Take a look at your community and be honest about what is failing, what is aging and what is in great shape and just needs periodic maintaining. Be realistic about your projects and engage a reserve analyst on the financial health of your community and budget as your first step. When was the last time the board checked the reserve study components against the actual infrastructure and reserve-maintained inventory? If the board is spending reserve funds to maintain components but not funding those items, the study needs an update. Based on that analysis, engage trusted vendors for an honest and deeper investigation into the cost of needed repairs and provide these estimates to the reserve study analyst to improve current actual costs to project future costs. Stay on top of CLAC (California Legislative Action Committee) legislative updates so you aren’t blindsided by upcoming new laws and bills. Start planning immediately for new regulations like SB 326, instead of deferring decisions until action is required, or when demand is high and costs increase. This will help you determine how to approach assessment increases with your board members and homeowners.

What should a community manager and treasurer do if your board members are not in agreement with this approach? How does a manager and board treasurer do their part to protect the community’s best interest and keep the board focused on their fiduciary duties?

Managers and treasurers need to keep their board members and association members educated and informed. They need to explain and interpret the budgets they have developed for their community and let the financials do the talking. The cost of contracts, supplies, services, and reserve funding speaks for themselves. The community manager and treasurer should explain to the board and members what they have done to eliminate costs, reduce costs, and manage costs while keeping the owners’ property values as high as possible. Other options you might have to keep costs low – conducting annual preventative maintenance, phasing projects, spreading out loans, or considering special assessments where all else has failed. Reach out to those trusted industry vendors for help. Your trusted vendors are your association’s business partner. Their guidance and recommendations are valuable for boards making decisions to maintain compliance with the business judgement rule.

Homeowners want the homes they purchased with their hardearned money to be safe, comfortable, and beautiful. But keeping the buildings, streets, landscaping, etc., up to date doesn’t just happen and it isn’t free. Owners should participate in protecting their investment for it to be of value in the future. We are familiar with the saying: Penny Wise – Pound Foolish. Every maintenance task that the association completes helps keep costs down in the long run. The more something deteriorates, the more it will cost to repair or renovate.

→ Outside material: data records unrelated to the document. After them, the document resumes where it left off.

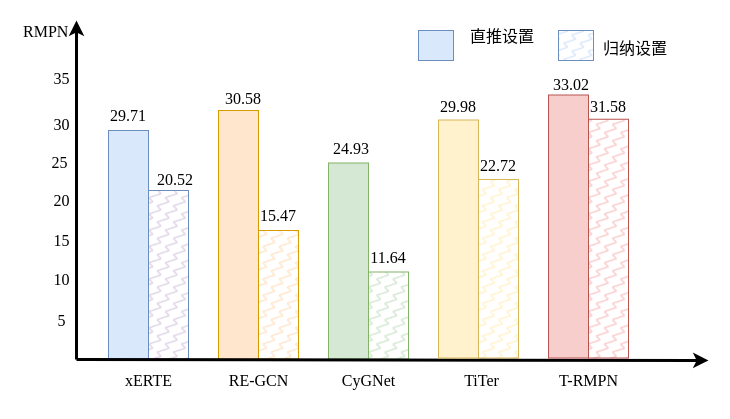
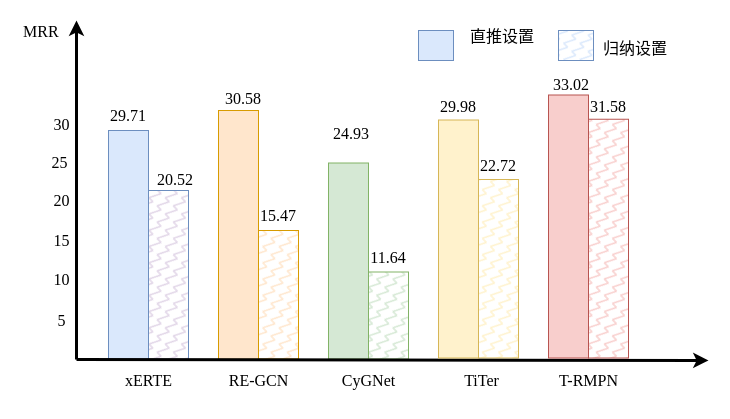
  <mxCell id="0" />
  <mxCell id="1" parent="0" />
  <mxCell id="2" value="" style="whiteSpace=wrap;fillColor=#dae8fc;gradientDirection=east;strokeColor=#6c8ebf;html=1;fontFamily=Times New Roman;fontSize=16;" parent="1" vertex="1"><mxGeometry x="108" y="130" width="40" height="228.75" as="geometry" /></mxCell>
  <mxCell id="3" value="" style="whiteSpace=wrap;fillColor=#E1D5E7;gradientDirection=east;strokeColor=#6c8ebf;html=1;shadow=0;fillStyle=zigzag-line;textShadow=0;fontFamily=Times New Roman;fontSize=16;" parent="1" vertex="1"><mxGeometry x="148" y="190" width="40" height="168.75" as="geometry" /></mxCell>
  <mxCell id="4" value="" style="edgeStyle=none;html=1;fontColor=#000000;strokeWidth=3;strokeColor=#000000;fontFamily=Times New Roman;fontSize=16;" parent="1" edge="1"><mxGeometry width="100" height="100" relative="1" as="geometry"><mxPoint x="76" y="359" as="sourcePoint" /><mxPoint x="76" y="20" as="targetPoint" /></mxGeometry></mxCell>
  <mxCell id="5" value="" style="whiteSpace=wrap;fillColor=#ffe6cc;gradientDirection=east;strokeColor=#d79b00;html=1;fillStyle=zigzag-line;fontFamily=Times New Roman;fontSize=16;" parent="1" vertex="1"><mxGeometry x="258" y="230" width="40" height="128.5" as="geometry" /></mxCell>
  <mxCell id="6" value="" style="whiteSpace=wrap;fillColor=#d5e8d4;gradientDirection=east;strokeColor=#82b366;html=1;fillStyle=zigzag-line;fontFamily=Times New Roman;fontSize=16;" parent="1" vertex="1"><mxGeometry x="368" y="271.5" width="40" height="87" as="geometry" /></mxCell>
  <mxCell id="7" value="" style="whiteSpace=wrap;fillColor=#f8cecc;gradientDirection=east;strokeColor=#b85450;html=1;fillStyle=zigzag-line;fontFamily=Times New Roman;fontSize=16;" parent="1" vertex="1"><mxGeometry x="588" y="118.75" width="40" height="238.75" as="geometry" /></mxCell>
  <mxCell id="8" value="" style="whiteSpace=wrap;fillColor=#fff2cc;gradientDirection=east;strokeColor=#d6b656;html=1;fillStyle=zigzag-line;fontFamily=Times New Roman;fontSize=16;" parent="1" vertex="1"><mxGeometry x="478" y="179" width="40" height="178.5" as="geometry" /></mxCell>
  <mxCell id="9" value="" style="whiteSpace=wrap;fillColor=#ffe6cc;gradientDirection=east;strokeColor=#d79b00;html=1;fontFamily=Times New Roman;fontSize=16;" parent="1" vertex="1"><mxGeometry x="218" y="110" width="40" height="248.75" as="geometry" /></mxCell>
  <mxCell id="10" value="" style="whiteSpace=wrap;fillColor=#d5e8d4;gradientDirection=east;strokeColor=#82b366;html=1;fontFamily=Times New Roman;fontSize=16;" parent="1" vertex="1"><mxGeometry x="328" y="162.5" width="40" height="196" as="geometry" /></mxCell>
  <mxCell id="11" value="" style="edgeStyle=none;html=1;fontColor=#000000;strokeWidth=3;strokeColor=#000000;fontFamily=Times New Roman;fontSize=16;" parent="1" edge="1"><mxGeometry width="100" height="100" relative="1" as="geometry"><mxPoint x="76" y="359" as="sourcePoint" /><mxPoint x="708" y="360" as="targetPoint" /></mxGeometry></mxCell>
  <mxCell id="12" value="" style="whiteSpace=wrap;fillColor=#dae8fc;gradientDirection=east;strokeColor=#6c8ebf;html=1;fillStyle=zigzag-line;" parent="1" vertex="1"><mxGeometry x="558" y="30" width="35.0" height="30.0" as="geometry" /></mxCell>
  <mxCell id="13" value="" style="whiteSpace=wrap;fillColor=#dae8fc;gradientDirection=east;strokeColor=#6c8ebf;html=1;" parent="1" vertex="1"><mxGeometry x="418" y="30" width="35.0" height="30.0" as="geometry" /></mxCell>
  <mxCell id="14" value="&lt;font style=&quot;font-size: 16px;&quot; face=&quot;宋体&quot;&gt;直推设置&lt;/font&gt;" style="text;spacingTop=-5;html=1;points=[];fontSize=15;" parent="1" vertex="1"><mxGeometry x="468" y="25" width="80" height="20" as="geometry" /></mxCell>
  <mxCell id="15" value="&lt;font style=&quot;font-size: 16px;&quot; face=&quot;宋体&quot;&gt;归纳设置&lt;/font&gt;" style="text;spacingTop=-5;html=1;points=[];fontSize=15;" parent="1" vertex="1"><mxGeometry x="601" y="37" width="80" height="20" as="geometry" /></mxCell>
- <mxCell id="16" value="&lt;font&gt;RMPN&lt;/font&gt;" style="text;spacingTop=-5;html=1;fontSize=16;fontStyle=0;points=[];fontFamily=Times New Roman;" parent="1" vertex="1"><mxGeometry x="20.5" y="20" width="80" height="20" as="geometry" /></mxCell>
+ <mxCell id="16" value="&lt;font&gt;MRR&lt;/font&gt;" style="text;spacingTop=-5;html=1;fontSize=16;fontStyle=0;points=[];fontFamily=Times New Roman;" parent="1" vertex="1"><mxGeometry x="20.5" y="20" width="80" height="20" as="geometry" /></mxCell>
  <mxCell id="17" value="5" style="text;spacingTop=-5;align=center;verticalAlign=middle;fontStyle=0;html=1;fontSize=16;points=[];fontFamily=Times New Roman;" parent="1" vertex="1"><mxGeometry x="45.5" y="299" width="30" height="46" as="geometry" /></mxCell>
  <mxCell id="18" value="" style="whiteSpace=wrap;fillColor=#f8cecc;gradientDirection=east;strokeColor=#b85450;html=1;fontFamily=Times New Roman;fontSize=16;" parent="1" vertex="1"><mxGeometry x="548" y="94.5" width="40" height="263" as="geometry" /></mxCell>
  <mxCell id="19" value="" style="whiteSpace=wrap;fillColor=#fff2cc;gradientDirection=east;strokeColor=#d6b656;html=1;fontFamily=Times New Roman;fontSize=16;" parent="1" vertex="1"><mxGeometry x="438" y="119.5" width="40" height="238" as="geometry" /></mxCell>
  <mxCell id="20" value="TiTer" style="text;spacingTop=-5;align=center;verticalAlign=middle;fontStyle=0;html=1;fontSize=16;points=[];strokeColor=none;fontFamily=Times New Roman;" parent="1" vertex="1"><mxGeometry x="420.5" y="367" width="120" height="30" as="geometry" /></mxCell>
  <mxCell id="21" value="&lt;font&gt;29.71&lt;/font&gt;" style="text;html=1;align=center;verticalAlign=middle;whiteSpace=wrap;rounded=0;fontFamily=Times New Roman;fontSize=16;fontColor=default;labelBackgroundColor=none;" vertex="1" parent="1"><mxGeometry x="88" y="100" width="80" height="30" as="geometry" /></mxCell>
  <mxCell id="22" value="RE-GCN" style="text;spacingTop=-5;align=center;verticalAlign=middle;fontStyle=0;html=1;fontSize=16;points=[];strokeColor=none;fontFamily=Times New Roman;" vertex="1" parent="1"><mxGeometry x="198" y="367" width="120" height="30" as="geometry" /></mxCell>
  <mxCell id="23" value="xERTE" style="text;spacingTop=-5;align=center;verticalAlign=middle;fontStyle=0;html=1;fontSize=16;points=[];strokeColor=none;fontFamily=Times New Roman;" vertex="1" parent="1"><mxGeometry x="88" y="367" width="120" height="30" as="geometry" /></mxCell>
  <mxCell id="24" value="CyGNet" style="text;spacingTop=-5;align=center;verticalAlign=middle;fontStyle=0;html=1;fontSize=16;points=[];strokeColor=none;fontFamily=Times New Roman;" vertex="1" parent="1"><mxGeometry x="308" y="367" width="120" height="30" as="geometry" /></mxCell>
  <mxCell id="25" value="T-RMPN" style="text;spacingTop=-5;align=center;verticalAlign=middle;fontStyle=0;html=1;fontSize=16;points=[];strokeColor=none;fontFamily=Times New Roman;" vertex="1" parent="1"><mxGeometry x="528" y="367" width="120" height="30" as="geometry" /></mxCell>
  <mxCell id="26" value="&lt;font&gt;30.58&lt;/font&gt;" style="text;html=1;align=center;verticalAlign=middle;whiteSpace=wrap;rounded=0;fontFamily=Times New Roman;fontSize=16;fontColor=default;labelBackgroundColor=none;" vertex="1" parent="1"><mxGeometry x="203" y="83" width="80" height="30" as="geometry" /></mxCell>
- <mxCell id="27" value="&lt;font&gt;24.93&lt;/font&gt;" style="text;html=1;align=center;verticalAlign=middle;whiteSpace=wrap;rounded=0;fontFamily=Times New Roman;fontSize=16;fontColor=default;labelBackgroundColor=none;" vertex="1" parent="1"><mxGeometry x="310.5" y="132.5" width="80" height="30" as="geometry" /></mxCell>
+ <mxCell id="27" value="&lt;font&gt;24.93&lt;/font&gt;" style="text;html=1;align=center;verticalAlign=middle;whiteSpace=wrap;rounded=0;fontFamily=Times New Roman;fontSize=16;fontColor=default;labelBackgroundColor=none;" vertex="1" parent="1"><mxGeometry x="310.5" y="117.5" width="80" height="30" as="geometry" /></mxCell>
  <mxCell id="28" value="&lt;font&gt;29.98&lt;/font&gt;" style="text;html=1;align=center;verticalAlign=middle;whiteSpace=wrap;rounded=0;fontFamily=Times New Roman;fontSize=16;fontColor=default;labelBackgroundColor=none;" vertex="1" parent="1"><mxGeometry x="418" y="90.5" width="80" height="30" as="geometry" /></mxCell>
  <mxCell id="29" value="&lt;font&gt;33.02&lt;/font&gt;" style="text;html=1;align=center;verticalAlign=middle;whiteSpace=wrap;rounded=0;fontFamily=Times New Roman;fontSize=16;fontColor=default;labelBackgroundColor=none;" vertex="1" parent="1"><mxGeometry x="531" y="69" width="80" height="30" as="geometry" /></mxCell>
  <mxCell id="30" value="&lt;font&gt;20.52&lt;/font&gt;" style="text;html=1;align=center;verticalAlign=middle;whiteSpace=wrap;rounded=0;fontFamily=Times New Roman;fontSize=16;fontColor=default;labelBackgroundColor=none;" vertex="1" parent="1"><mxGeometry x="135" y="164" width="80" height="30" as="geometry" /></mxCell>
  <mxCell id="31" value="&lt;font&gt;15.47&lt;/font&gt;" style="text;html=1;align=center;verticalAlign=middle;whiteSpace=wrap;rounded=0;fontFamily=Times New Roman;fontSize=16;fontColor=default;labelBackgroundColor=none;" vertex="1" parent="1"><mxGeometry x="238" y="200" width="80" height="30" as="geometry" /></mxCell>
  <mxCell id="32" value="&lt;font&gt;11.64&lt;/font&gt;" style="text;html=1;align=center;verticalAlign=middle;whiteSpace=wrap;rounded=0;fontFamily=Times New Roman;fontSize=16;fontColor=default;labelBackgroundColor=none;" vertex="1" parent="1"><mxGeometry x="348" y="241.5" width="80" height="30" as="geometry" /></mxCell>
  <mxCell id="33" value="&lt;font&gt;22.72&lt;/font&gt;" style="text;html=1;align=center;verticalAlign=middle;whiteSpace=wrap;rounded=0;fontFamily=Times New Roman;fontSize=16;fontColor=default;labelBackgroundColor=none;" vertex="1" parent="1"><mxGeometry x="458" y="150" width="80" height="30" as="geometry" /></mxCell>
  <mxCell id="34" value="&lt;font&gt;31.58&lt;/font&gt;" style="text;html=1;align=center;verticalAlign=middle;whiteSpace=wrap;rounded=0;fontFamily=Times New Roman;fontSize=16;fontColor=default;labelBackgroundColor=none;" vertex="1" parent="1"><mxGeometry x="568" y="90.5" width="80" height="30" as="geometry" /></mxCell>
  <mxCell id="35" value="10" style="text;spacingTop=-5;align=center;verticalAlign=middle;fontStyle=0;html=1;fontSize=16;points=[];fontFamily=Times New Roman;" vertex="1" parent="1"><mxGeometry x="45.5" y="258" width="30" height="46" as="geometry" /></mxCell>
  <mxCell id="36" value="15" style="text;spacingTop=-5;align=center;verticalAlign=middle;fontStyle=0;html=1;fontSize=16;points=[];fontFamily=Times New Roman;" vertex="1" parent="1"><mxGeometry x="45.5" y="219" width="30" height="46" as="geometry" /></mxCell>
  <mxCell id="37" value="20" style="text;spacingTop=-5;align=center;verticalAlign=middle;fontStyle=0;html=1;fontSize=16;points=[];fontFamily=Times New Roman;" vertex="1" parent="1"><mxGeometry x="45.5" y="179" width="30" height="46" as="geometry" /></mxCell>
  <mxCell id="38" value="30" style="text;spacingTop=-5;align=center;verticalAlign=middle;fontStyle=0;html=1;fontSize=16;points=[];fontFamily=Times New Roman;" vertex="1" parent="1"><mxGeometry x="45.5" y="103" width="30" height="46" as="geometry" /></mxCell>
  <mxCell id="39" value="25" style="text;spacingTop=-5;align=center;verticalAlign=middle;fontStyle=0;html=1;fontSize=16;points=[];fontFamily=Times New Roman;" vertex="1" parent="1"><mxGeometry x="44" y="141" width="30" height="46" as="geometry" /></mxCell>
- <mxCell id="40" value="35" style="text;spacingTop=-5;align=center;verticalAlign=middle;fontStyle=0;html=1;fontSize=16;points=[];fontFamily=Times New Roman;" vertex="1" parent="1"><mxGeometry x="45.5" y="57" width="30" height="46" as="geometry" /></mxCell>
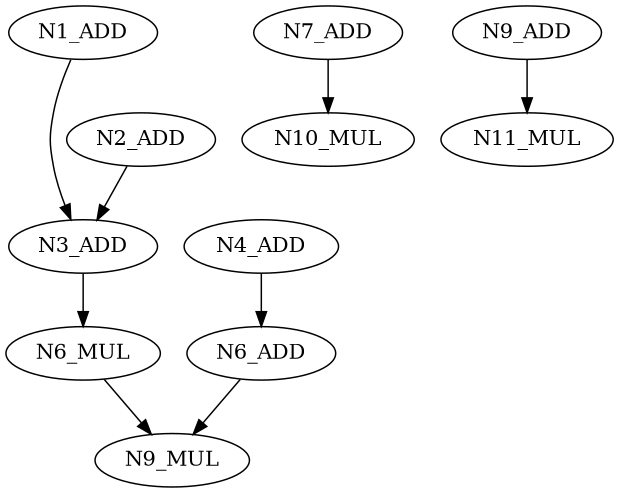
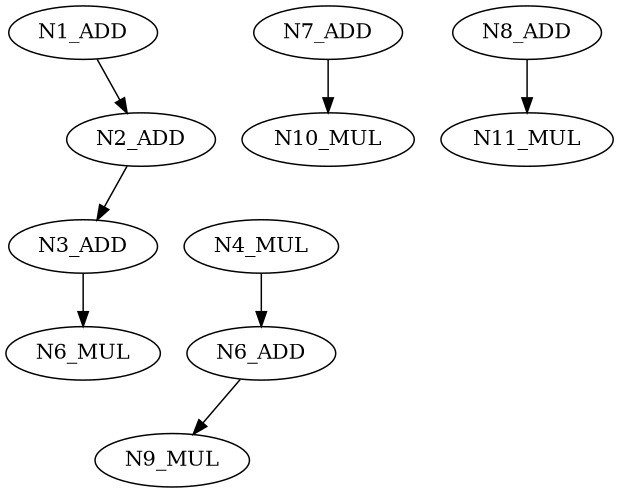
  digraph {
    N1_ADD
    N3_ADD
    n3 [label=N6_MUL]
    N9_MUL
    N2_ADD
-   N4_ADD
+   N4_ADD [label=N4_MUL]
    N6_ADD
    n8 [label=N7_ADD]
    N10_MUL
-   N8_ADD [label=N9_ADD]
+   N8_ADD
    N11_MUL
-   N1_ADD -> N3_ADD
+   N1_ADD -> N2_ADD
    N3_ADD -> n3
-   n3 -> N9_MUL
    N2_ADD -> N3_ADD
    N4_ADD -> N6_ADD
    N6_ADD -> N9_MUL
    n8 -> N10_MUL
    N8_ADD -> N11_MUL
  }
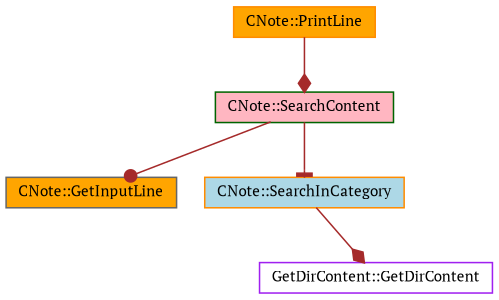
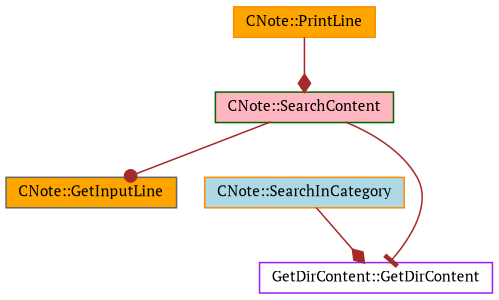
  digraph {
    fontname="PT Serif"
    rankdir=TB
    node [color=darkorange fillcolor=orange fontname="PT Serif" fontsize=10 shape=record style=filled]
    edge [arrowhead=diamond color=brown fontname="PT Serif" fontsize=10 labelfontname=Helvetica labelfontsize=10 style=solid]
    n1 [color=darkgreen fillcolor=lightpink fontcolor=black height=0.2 label="CNote::SearchContent" width=0.4]
    n2 [color=gray40 height=0.2 label="CNote::GetInputLine" width=0.4]
    n3 [fillcolor=lightblue height=0.2 label="CNote::SearchInCategory" width=0.4]
    n4 [height=0.2 label="CNote::PrintLine" width=0.4]
    n5 [color=purple fillcolor=white height=0.2 label="GetDirContent::GetDirContent" width=0.4]
    n1 -> n2 [arrowhead=dot]
-   n1 -> n3 [arrowhead=tee]
+   n1 -> n5 [arrowhead=tee]
    n3 -> n5
    n4 -> n1
  }
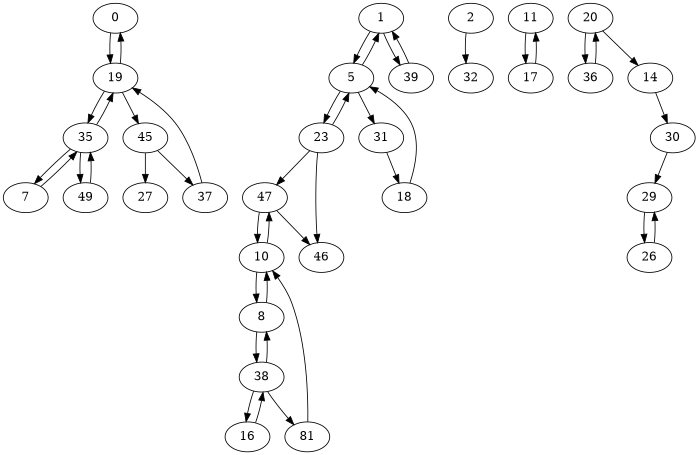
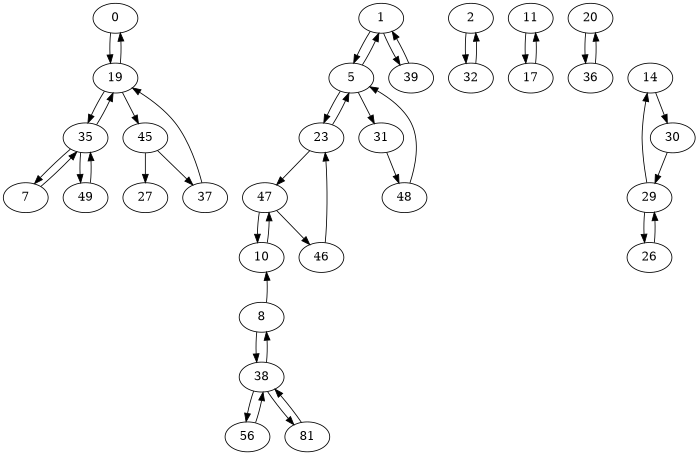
  digraph {
    0
    19
    35
    45
    7
    49
    27
    37
    1
    5
    39
    23
    31
    47
-   48 [label=18]
+   48
    2
    32
    10
    46
    8
    38
-   16
+   16 [label=56]
    n23 [label=81]
    11
    17
    20
    36
    26
    29
    n30 [label=14]
    30
    0 -> 19
    19 -> 0
    19 -> 35
    19 -> 45
    35 -> 19
    35 -> 7
    35 -> 49
    45 -> 27
    45 -> 37
    7 -> 35
    49 -> 35
    37 -> 19
    1 -> 5
    1 -> 39
    5 -> 1
    5 -> 23
    5 -> 31
    39 -> 1
    23 -> 5
    23 -> 47
    31 -> 48
    47 -> 10
    47 -> 46
    48 -> 5
    2 -> 32
+   32 -> 2
    10 -> 47
-   10 -> 8
-   23 -> 46
+   46 -> 23
    8 -> 10
    8 -> 38
    38 -> 8
    38 -> 16
    38 -> n23
    16 -> 38
-   n23 -> 10
+   n23 -> 38
    11 -> 17
    17 -> 11
    20 -> 36
    36 -> 20
    26 -> 29
    29 -> 26
-   20 -> n30
+   29 -> n30
    n30 -> 30
    30 -> 29
  }
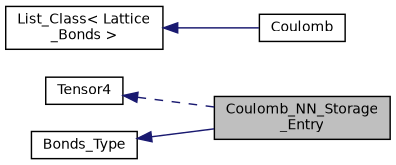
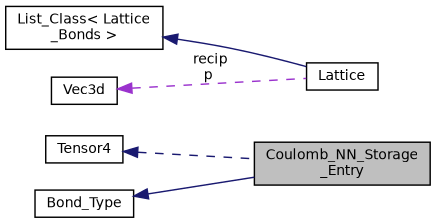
  digraph {
    rankdir=LR
    node [color=black fillcolor=white fontname=Helvetica fontsize=10 shape=record style=filled]
    edge [color=midnightblue dir=back fontname=Helvetica fontsize=10 labelfontname=Helvetica labelfontsize=10 style=dashed]
    n1 [fillcolor=grey75 fontcolor=black height=0.2 label="Coulomb_NN_Storage\l_Entry" width=0.4]
    n2 [height=0.2 label=Tensor4 width=0.4]
-   n3 [height=0.2 label=Bonds_Type width=0.4]
-   n4 [height=0.2 label=Coulomb width=0.4]
+   n3 [height=0.2 label=Bond_Type width=0.4]
+   n4 [height=0.2 label=Lattice width=0.4]
    n5 [height=0.2 label="List_Class\< Lattice\l_Bonds \>" width=0.4]
+   n6 [height=0.2 label=Vec3d width=0.4]
    n2 -> n1
    n3 -> n1 [style=solid]
    n5 -> n4 [style=solid]
+   n6 -> n4 [color=darkorchid3 label=" recip\np"]
  }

The best example of saving short term funds but causing a very large future repair bill is in deferring maintenance of annual or bi-annual tasks. Deferred maintenance can have a large and costly impact on homeowners. If communities are continually postponing necessary annual maintenance or repairs because they are trying to save money, it will cost the association more in the long run. Keeping assessments artificially low ultimately leads to lower property values, higher maintenance and sustainment costs, and may deter sales because of inadequately funded reserves and association member future liabilities.

Board members depend on their management company, community managers, and board treasurers to help guide them through it all. What conversations are you having with association members?